Исходный фрагмент:
####################
Конечно, для нее это был никакой не тождественный кейс. В тот день она долго гуляла со своим парнем по Днепровской набережной, думала о трансцендентальных диалектиках (хотя вряд ли), заходила в кафе и ела свои любимые пирожные – картошку с орехами в форме груши. Она могла съесть штуки три почти подряд. Мы не виделись месяцев пять. Пять или четыре, в общем, наш с ней стандартный промежуток времени.

Как-то мы встретились и почти целый день болтались по городу. Мы ели раков и пили пиво, потом пошли в центр брызгаться нишевыми парфюмами, пахнущими, если верить этикеткам, джазовым клубом, чистым воскресным утром или односолодовым виски. Мы обсуждали комплексные обеды, лаунж-зоны в офисах, мезотерапию и новый, ранее неопубликованный, сборник рассказов Фицджеральда «Я за тебя умру». А потом я спросила:

— Так а че я не умею дружить? Из-за этих наших перерывов в пять месяцев что ли?

— Ну да. С тобой нет постоянства. Для меня это в дружбе важно.

— Нам же не по 13, серьезно. Какая разница, как часто мы видимся, если нам есть что обсудить, есть что рассказать друг другу.

— Именно из-за этой безответственной точки зрения ты и не умеешь дружить. Как по мне. Конечно, только как по мне.

— Спасибо, что не обобщаешь. Я так не считаю. У меня так со всеми, не только с тобой. Почему это для тебя так важно?

— Ладно. Я уже смирилась, что нам не стать друзьями. Ну, то есть мы друзья, но в моей отдельной нише. Друзья, но у нас нет собственных стикеров в телеграме, понимаешь? Для меня дружба – плотное перекидывание мячика. Если кто-то забудет кинуть в ответ, отойдет надолго перекурить или попадет в кусты, игра становится не такой синхронной, не такой всепоглощающей. И вот с тобой эта игра в мяч – она как бы есть, но какая-то не такая. Понимаешь?

Понимаю. В школе мы переписывались с лучшей подругой письмами на переменах и менялись айподами. Мне приходилось слушать транс, а подружке русское эмо. Хуже не придумаешь. Мы клялись в этих письмах, что всегда будем вместе, а в 22 будем жить по соседству в Париже (влияние песни Friendly Fires — Paris). Сейчас мы едва ли спрашиваем друг у друга как дела в личке инстаграма.

Потом были еще, в студенчестве. Мы воровали фисташки, вскрывая их прямо в супермаркете и высыпая все в мою огромную сумку с тетрадками на пары. Пили шампанское в ободранной ванной в съемной квартире. Готовились к лабораторным по электротехнике в дыму от аппарата с мокрым. И тоже почти клялись.

Дальше были еще и еще. Но почти все с перерывом в пять месяцев.

Ненавижу все игры, связанные с мячами.
####################
Выборка данных:

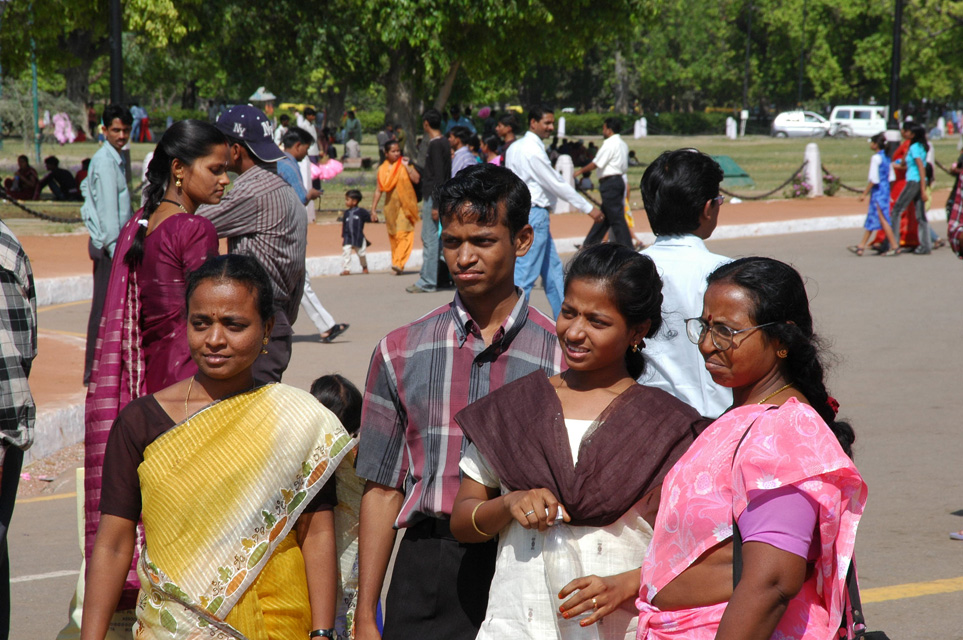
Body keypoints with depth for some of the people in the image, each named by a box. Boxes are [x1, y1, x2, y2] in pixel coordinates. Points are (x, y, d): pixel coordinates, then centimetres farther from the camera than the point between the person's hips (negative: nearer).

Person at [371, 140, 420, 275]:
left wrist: (407, 166, -14)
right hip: (390, 205, 4)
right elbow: (379, 190, 12)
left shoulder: (405, 165, 1)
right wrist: (373, 208, 9)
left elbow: (416, 179, -11)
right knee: (393, 236, 8)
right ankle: (397, 264, 15)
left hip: (405, 205, -4)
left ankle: (399, 263, -24)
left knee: (403, 233, -16)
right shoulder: (382, 169, 9)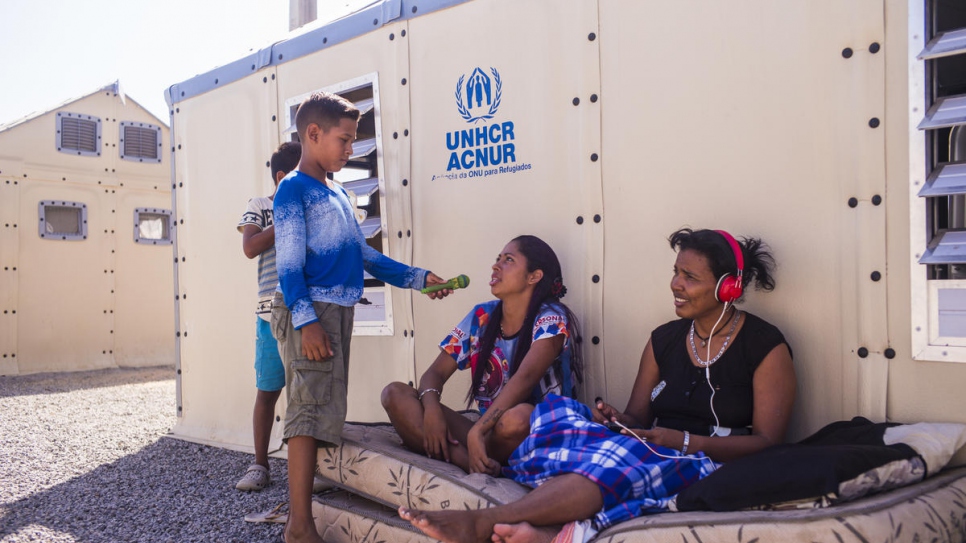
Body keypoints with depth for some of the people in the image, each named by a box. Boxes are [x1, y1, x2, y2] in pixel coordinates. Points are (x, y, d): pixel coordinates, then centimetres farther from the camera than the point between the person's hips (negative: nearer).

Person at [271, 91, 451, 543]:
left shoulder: (338, 194, 21)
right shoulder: (293, 189, -3)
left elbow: (365, 254, 23)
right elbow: (288, 262, -11)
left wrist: (416, 278, 19)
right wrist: (306, 319, -20)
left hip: (339, 310, 9)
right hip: (309, 311, -8)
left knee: (328, 409, 11)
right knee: (312, 408, -12)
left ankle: (304, 500, 21)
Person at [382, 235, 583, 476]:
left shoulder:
####################
Цель задания: Перепишите дословно отрывок текста о дружбе от «Понимаю. В школе» до «тоже почти клялись.».

Решение задания:
Понимаю. В школе мы переписывались с лучшей подругой письмами на переменах и менялись айподами. Мне приходилось слушать транс, а подружке русское эмо. Хуже не придумаешь. Мы клялись в этих письмах, что всегда будем вместе, а в 22 будем жить по соседству в Париже (влияние песни Friendly Fires — Paris). Сейчас мы едва ли спрашиваем друг у друга как дела в личке инстаграма.

Потом были еще, в студенчестве. Мы воровали фисташки, вскрывая их прямо в супермаркете и высыпая все в мою огромную сумку с тетрадками на пары. Пили шампанское в ободранной ванной в съемной квартире. Готовились к лабораторным по электротехнике в дыму от аппарата с мокрым. И тоже почти клялись.